A Theoretical Investigation of the Thermal and Photochemical Mechanisms of Ethylbenzene Dehydrogenation on Rutile TiO$_{2}$(110)

TL;DR

This thesis uses advanced quantum chemical methods to explore how ethylbenzene dehydrogenates on TiO2 surfaces via thermal and photochemical pathways, revealing the influence of surface oxidation and photon energy on reaction mechanisms.

Contribution

It introduces a dual-methodological quantum approach combining DFT and multi-reference methods to elucidate complex surface reaction mechanisms and the effects of surface oxidation and photon wavelength.

Findings

Both thermal and photochemical pathways are dominated by proton-coupled electron transfer on stoichiometric surfaces.

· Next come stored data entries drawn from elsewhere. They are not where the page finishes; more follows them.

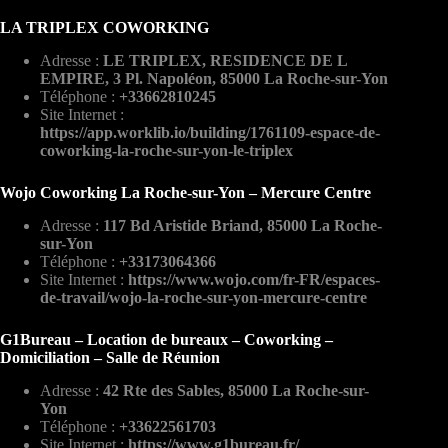
LA TRIPLEX COWORKING
Adresse :
LE TRIPLEX, RESIDENCE DE L
EMPIRE, 3 Pl. Napoléon, 85000 La Roche-sur-Yon
Téléphone :
+33662810245
Site Internet :
https://app.worklib.io/building/1761109-espace-de-
coworking-la-roche-sur-yon-le-triplex
Wojo Coworking La Roche-sur-Yon – Mercure Centre
Adresse :
117 Bd Aristide Briand, 85000 La Roche-
sur-Yon
Téléphone :
+33173064366
Site Internet :
https://www.wojo.com/fr-FR/espaces-
de-travail/wojo-la-roche-sur-yon-mercure-centre
G1Bureau – Location de bureaux – Coworking –
Domiciliation – Salle de Réunion
Adresse :
42 Rte des Sables, 85000 La Roche-sur-
Yon
Téléphone :
+33622561703
Site Internet :
https://www.g1bureau.fr/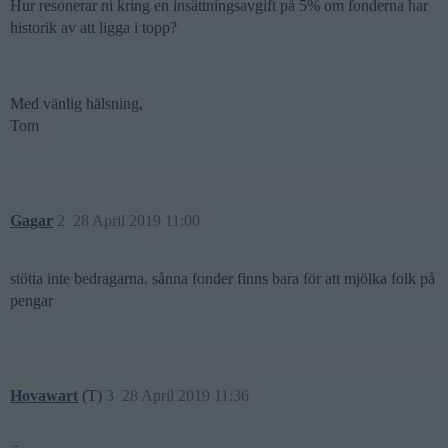
Hur resonerar ni kring en insättningsavgift på 5% om fonderna har
historik av att ligga i topp?
Med vänlig hälsning,
Tom
Gagar
2
28 April 2019 11:00
stötta inte bedragarna. sånna fonder finns bara för att mjölka folk på
pengar
Hovawart
(T)
3
28 April 2019 11:36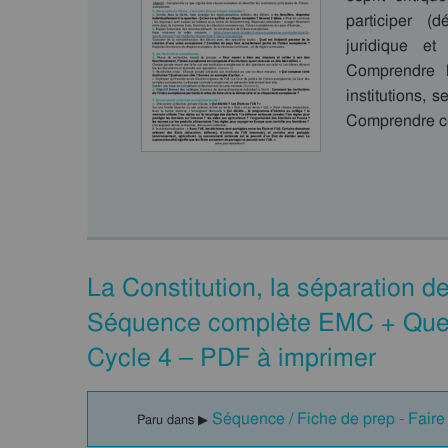
participer (d
juridique e
Comprendre l
institutions, 
Comprendre ce
La Constitution, la séparation de
Séquence complète EMC + Quest
Cycle 4 – PDF à imprimer
Séquence / Fiche de prep - Faire
Paru dans ▶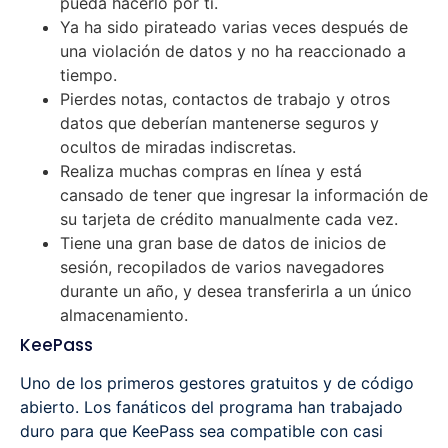
pueda hacerlo por ti.
Ya ha sido pirateado varias veces después de
una violación de datos y no ha reaccionado a
tiempo.
Pierdes notas, contactos de trabajo y otros
datos que deberían mantenerse seguros y
ocultos de miradas indiscretas.
Realiza muchas compras en línea y está
cansado de tener que ingresar la información de
su tarjeta de crédito manualmente cada vez.
Tiene una gran base de datos de inicios de
sesión, recopilados de varios navegadores
durante un año, y desea transferirla a un único
almacenamiento.
KeePass
Uno de los primeros gestores gratuitos y de código
abierto. Los fanáticos del programa han trabajado
duro para que KeePass sea compatible con casi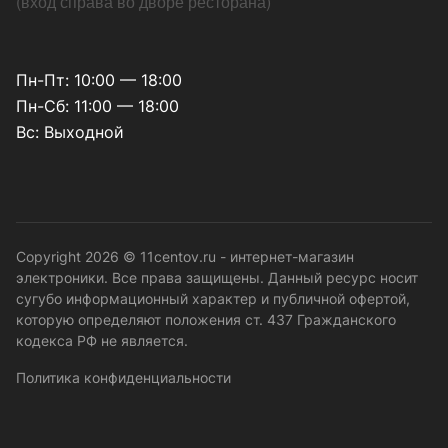
(
вход справа во дворе ресторана
)
Пн-Пт: 10:00 — 18:00
Пн-Сб: 11:00 — 18:00
Вс: Выходной
Copyright 2026 © 11centov.ru - интернет-магазин
электроники. Все права защищены. Данный ресурс носит
сугубо информационный характер и публичной офертой,
которую определяют положения ст. 437 Гражданского
кодекса РФ не является.
Политика конфиденциальности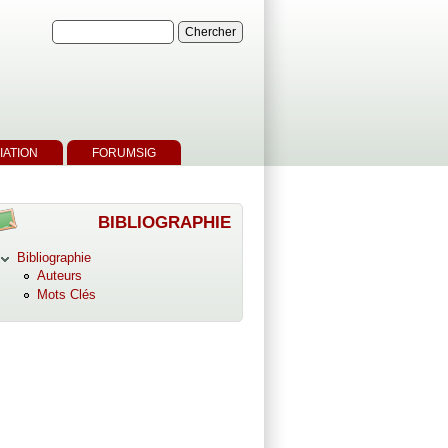
IATION
FORUMSIG
BIBLIOGRAPHIE
Bibliographie
Auteurs
Mots Clés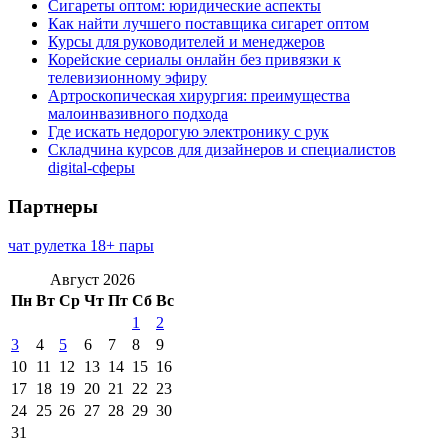
Сигареты оптом: юридические аспекты
Как найти лучшего поставщика сигарет оптом
Курсы для руководителей и менеджеров
Корейские сериалы онлайн без привязки к
телевизионному эфиру
Артроскопическая хирургия: преимущества
малоинвазивного подхода
Где искать недорогую электронику с рук
Складчина курсов для дизайнеров и специалистов
digital-сферы
Партнеры
чат рулетка 18+ пары
Август 2026
Пн
Вт
Ср
Чт
Пт
Сб
Вс
1
2
3
4
5
6
7
8
9
10
11
12
13
14
15
16
17
18
19
20
21
22
23
24
25
26
27
28
29
30
31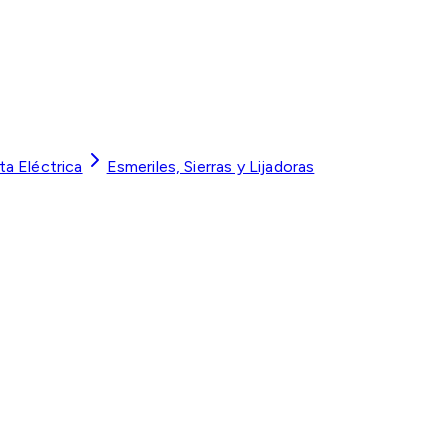
a Eléctrica
Esmeriles, Sierras y Lijadoras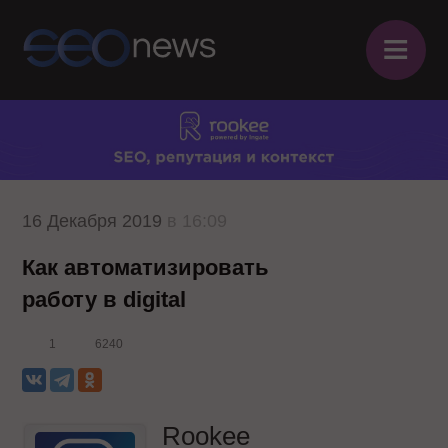
≡
16 Декабря 2019
в 16:09
Как автоматизировать
работу в digital
1
6240
Rookee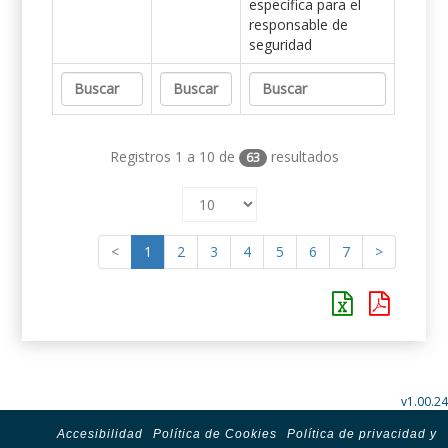
específica para el
responsable de
seguridad
Registros 1 a 10 de
resultados
63
<
1
2
3
4
5
6
7
>
v1.00.24
Accesibilidad
Política de Cookies
Política de privacidad y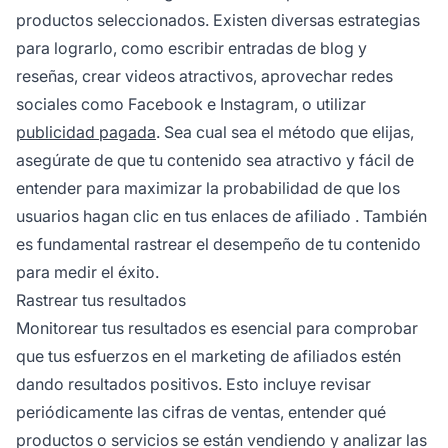
productos seleccionados. Existen diversas estrategias
para lograrlo, como escribir entradas de blog y
reseñas, crear videos atractivos, aprovechar redes
sociales como Facebook e Instagram, o utilizar
publicidad pagada
. Sea cual sea el método que elijas,
asegúrate de que tu contenido sea atractivo y fácil de
entender para maximizar la probabilidad de que los
usuarios hagan clic en tus
enlaces de afiliado
. También
es fundamental rastrear el desempeño de tu contenido
para medir el éxito.
Rastrear tus resultados
Monitorear tus resultados es esencial para comprobar
que tus esfuerzos en el
marketing de afiliados
estén
dando resultados positivos. Esto incluye revisar
periódicamente las cifras de ventas, entender qué
productos o servicios se están vendiendo y analizar las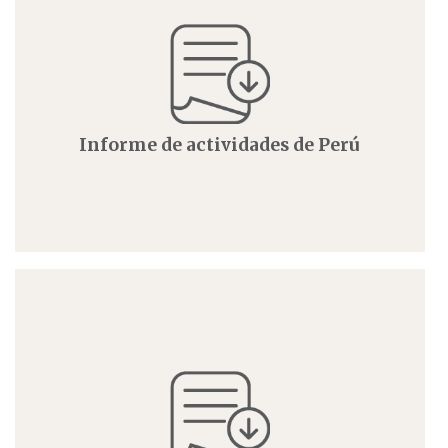
Informe de actividades de Perú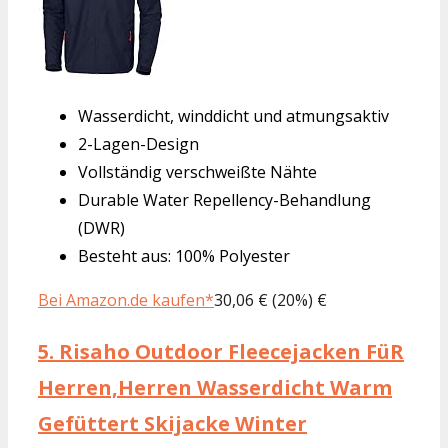
Wasserdicht, winddicht und atmungsaktiv
2-Lagen-Design
Vollständig verschweißte Nähte
Durable Water Repellency-Behandlung
(DWR)
Besteht aus: 100% Polyester
Bei Amazon.de kaufen*
30,06 € (20%) €
5.
Risaho Outdoor Fleecejacken FüR
Herren,Herren Wasserdicht Warm
Gefüttert Skijacke Winter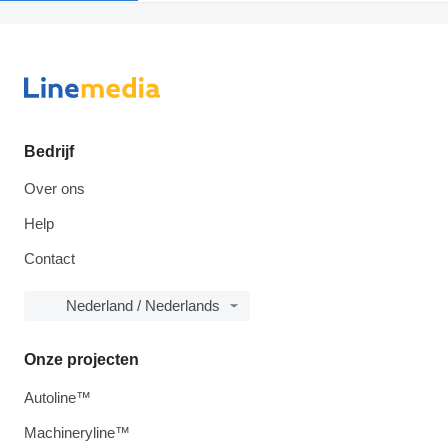
Bedrijf
Over ons
Help
Contact
Nederland / Nederlands
Onze projecten
Autoline™
Machineryline™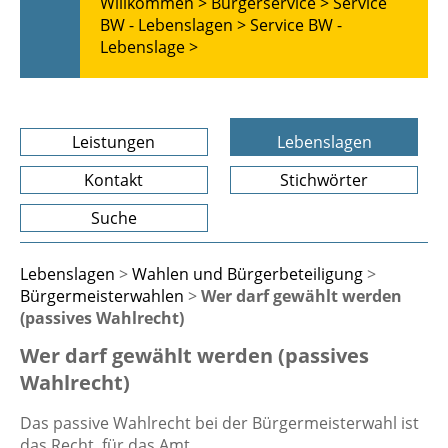
Willkommen >
Bürgerservice >
Service
BW - Lebenslagen >
Service BW -
Lebenslage >
Leistungen
Lebenslagen
Kontakt
Stichwörter
Suche
Lebenslagen
>
Wahlen und Bürgerbeteiligung
>
Bürgermeisterwahlen
>
Wer darf gewählt werden
(passives Wahlrecht)
Wer darf gewählt werden (passives
Wahlrecht)
Das passive Wahlrecht bei der Bürgermeisterwahl ist
das Recht, für das Amt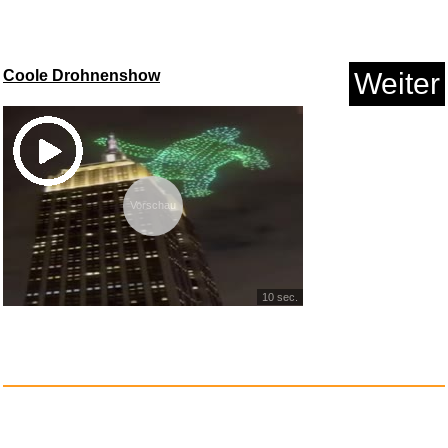
Coole Drohnenshow
Weiter
Vorschau
Hannah Montana/Miley Cyrus:
Be...
Anzeige
10 sec.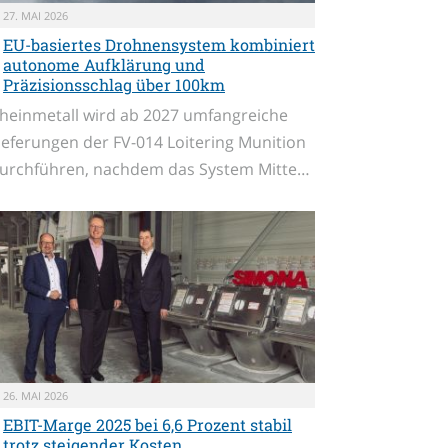
27. MAI 2026
EU-basiertes Drohnensystem kombiniert
autonome Aufklärung und
Präzisionsschlag über 100km
heinmetall wird ab 2027 umfangreiche
ieferungen der FV-014 Loitering Munition
urchführen, nachdem das System Mitte…
26. MAI 2026
EBIT-Marge 2025 bei 6,6 Prozent stabil
trotz steigender Kosten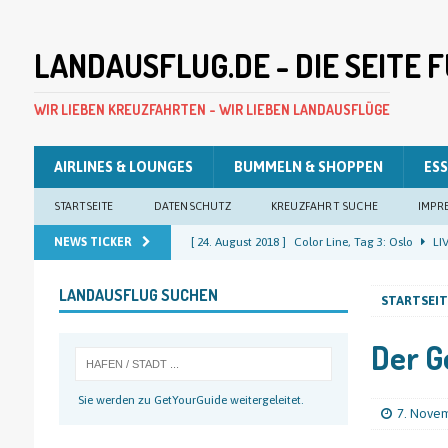
LANDAUSFLUG.DE - DIE SEITE
WIR LIEBEN KREUZFAHRTEN - WIR LIEBEN LANDAUSFLÜGE
AIRLINES & LOUNGES
BUMMELN & SHOPPEN
ESS
STARTSEITE
DATENSCHUTZ
KREUZFAHRT SUCHE
IMPR
NEWS TICKER
[ 24. August 2018 ]
Color Line, Tag 3: Oslo
LIV
[ 23. August 2018 ]
Color Line, Tag 2: Oslo
LIV
LANDAUSFLUG SUCHEN
STARTSEIT
[ 22. August 2018 ]
Color Line, Tag 1: Kiel
LIV
[ 22. August 2018 ]
Costa Pacifica, Tag 12: Kiel
Der G
[ 25. August 2018 ]
Color Line, Tag 4: Kiel
LIV
Sie werden zu GetYourGuide weitergeleitet.
7. Nove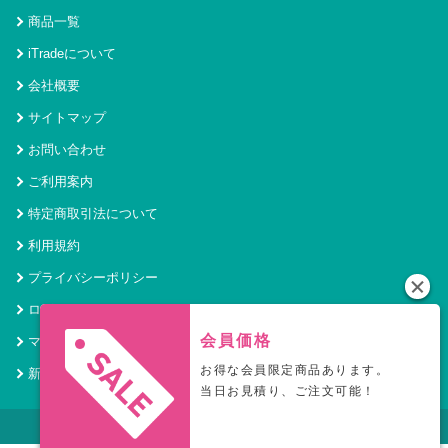
商品一覧
iTradeについて
会社概要
サイトマップ
お問い合わせ
ご利用案内
特定商取引法について
利用規約
プライバシーポリシー
ログイン
会員価格
マイページ
お得な会員限定商品あります。
新規会員登録
当日お見積り、ご注文可能！
© 2021 アイトレード Powered by SecurityHouse.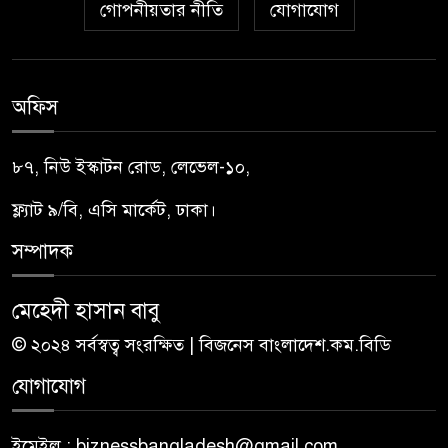
গোপনীয়তার নীতি
যোগাযোগ
অফিস
৮৭, নিউ ইস্কাটন রোড, লেভেল-১০,
ফ্ল্যাট ৯/বি, এসি মার্কেট, ঢাকা।
সম্পাদক
মেহেদী হাসান বাবু
© ২০২৪ সর্বস্বত্ব সংরক্ষিত | বিজনেস বাংলাদেশ.কম.বিডি
যোগাযোগ
ইমেইল : biznessbangladesh@gmail.com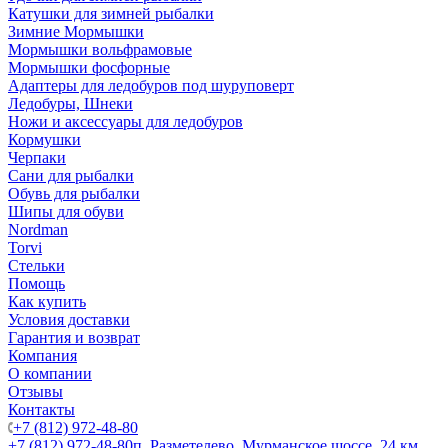
Катушки для зимней рыбалки
Зимние Мормышки
Мормышки вольфрамовые
Мормышки фосфорные
Адаптеры для ледобуров под шуруповерт
Ледобуры, Шнеки
Ножи и аксессуары для ледобуров
Кормушки
Черпаки
Сани для рыбалки
Обувь для рыбалки
Шипы для обуви
Nordman
Torvi
Стельки
Помощь
Как купить
Условия доставки
Гарантия и возврат
Компания
О компании
Отзывы
Контакты
+7 (812) 972-48-80
+7 (812) 972-48-80
п. Разметелево, Мурманское шоссе, 24 км.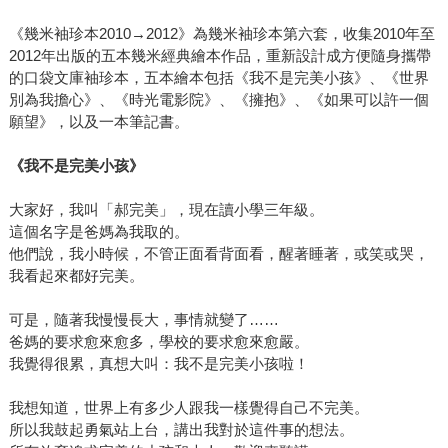
《幾米袖珍本2010→2012》為幾米袖珍本第六套，收集2010年至
2012年出版的五本幾米經典繪本作品，重新設計成方便隨身攜帶
的口袋文庫袖珍本，五本繪本包括《我不是完美小孩》、《世界
別為我擔心》、《時光電影院》、《擁抱》、《如果可以許一個
願望》，以及一本筆記書。
《我不是完美小孩》
大家好，我叫「郝完美」，現在讀小學三年級。
這個名字是爸媽為我取的。
他們說，我小時候，不管正面看背面看，醒著睡著，或笑或哭，
我看起來都好完美。
可是，隨著我慢慢長大，事情就變了……
爸媽的要求愈來愈多，學校的要求愈來愈嚴。
我覺得很累，真想大叫：我不是完美小孩啦！
我想知道，世界上有多少人跟我一樣覺得自己不完美。
所以我鼓起勇氣站上台，講出我對於這件事的想法。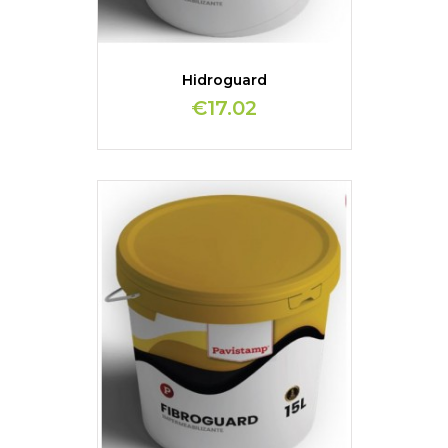
Hidroguard
€17.02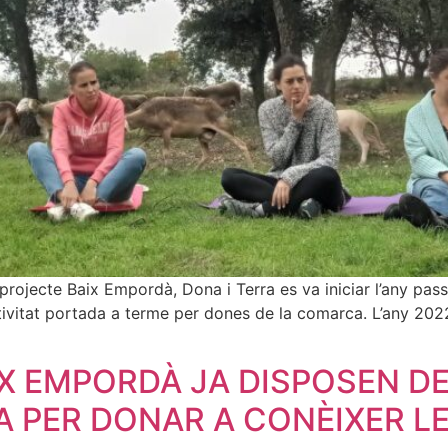
rojecte Baix Empordà, Dona i Terra es va iniciar l’any passa
ctivitat portada a terme per dones de la comarca. L’any 2022
X EMPORDÀ JA DISPOSEN DE
 PER DONAR A CONÈIXER LE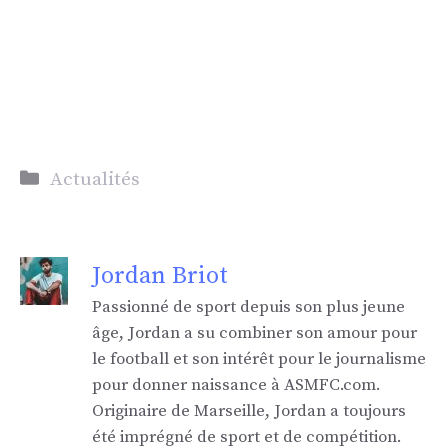
Catégories
Actualités
Jordan Briot
Passionné de sport depuis son plus jeune
âge, Jordan a su combiner son amour pour
le football et son intérêt pour le journalisme
pour donner naissance à ASMFC.com.
Originaire de Marseille, Jordan a toujours
été imprégné de sport et de compétition.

Wavelength dependence affects the reaction pathway, with 257 nm enabling excited state reactions bypassing ground state barriers.

Surface oxidation shifts the mechanism to more efficient hydrogen atom transfer via oxygen radicals.

Abstract

This master's thesis investigates the thermal and photochemical dehydrogenation of ethylbenzene (EB) to styrene on the rutile TiO$_{2}$(110) surface. A dual-methodological quantum chemical approach is used for this investigation. While industrial styrene production is energy-intensive, photocatalysis on semiconductor materials offers a promising alternative under significantly milder conditions. To elucidate the underlying mechanisms, this study employs density functional theory (DFT-PBE-D3) for geometry optimization and high-level multi-reference methods (SA-CASSCF) to accurately describe the electronic complexity of excited states and radical intermediates. The investigation reveals that, on the stoichiometric surface, both thermal and photochemical pathways are dominated by proton-coupled electron transfer (PCET). The wavelength dependence observed in the literature is explained by how the system navigates electronic manifolds. 343 nm irradiation leads to rapid relaxation into the ground state, where high kinetic barriers persist. In contrast, 257 nm excitation enables the system to persist in higher excited states (S1/T2). This allows the reaction to bypass the rate-determining ground-state barrier. Furthermore, the study demonstrates that surface oxidation causes a fundamental mechanistic shift. On oxidized surfaces, pre-adsorbed oxygen radicals (O$_{Ti}$) enable direct hydrogen atom transfer (HAT), which is more efficient than PCET on reduced surfaces. This "hydrogen scavenger" effect explains the significant increase in styrene yield. This work underscores the necessity of multi-reference treatments for complex surface reactions and provides a fundamental understanding of how surface stoichiometry and photon energy govern photocatalytic efficiency.